Autorzy artykułu uważają, że biedniejsze państwa Europy Środkowej i Wschodniej w obawie o przytłoczenie swoich systemów służb zdrowia dość szybko wprowadziły obostrzenia mające na celu spowolnić rozpowszechnianie się COVID-19.
Na zachodzie ta wiara w systemy ochrony zdrowia była większa, stąd też np. w Niemczech świętowano w karnawał, a we Włoszech odbywały się mecze piłkarskie.
Od Portalu Kujawskiego
Jeszcze w marcu nie brakowało propagandy w niektórych mediach, z której wynikać miało, że Polakom COVID-19 specjalnie nie zagraża, bo jesteśmy przygotowani. Portal Kujawski stawał na stanowisku, że trzeba ludziom pokazywać prawdę, bo to też wpływa na zachowania Polaków, którzy w dużej mierze dostosowali się do zaleceń pozostania w domu, zdając sobie sprawę, że nasza służba zdrowia ma w tej sytuacji ograniczone możliwości.

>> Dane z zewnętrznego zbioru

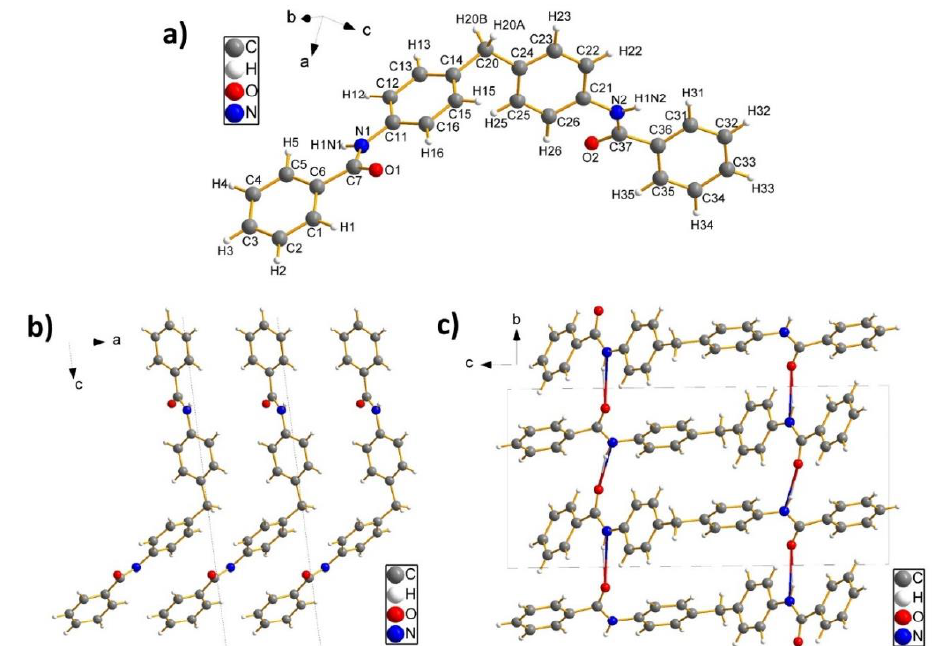
Figure 1. ( a ) Perspective view of an asymmetric unit of C 27 H 22 N 2 O 2 within a unit cell of BZ2. ( b ) Dense crystal packing of BZ2 molecules along the crystallographic a-axis (view along the crystallographic b-axis). ( c ) Crystal Packing of BZ2 molecules (view along the crystallographic a-axis) with hydrogen bonding networking (two-coloured bonds) running along the crystallographic b-axis.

Gdy po kilku dniach zaczęły się pojawiać apele szpitali o maseczki, gogle czy kombinezony, to utwierdziło tylko Polaków w przekonaniu.
Najważniejsza była jednak decyzja rządu, który za to co postanowi bierze pełną odpowiedzialność polityczną. Wydaje mi się, że od początku zdawano sobie sprawę – co zresztą potwierdza teza z artykułu ,,Wall Street Jornals” - iż nie można dopuścić, aby COVID-19 rozpowszechniał się zbyt szybko. I działania w tym kierunku podjęto.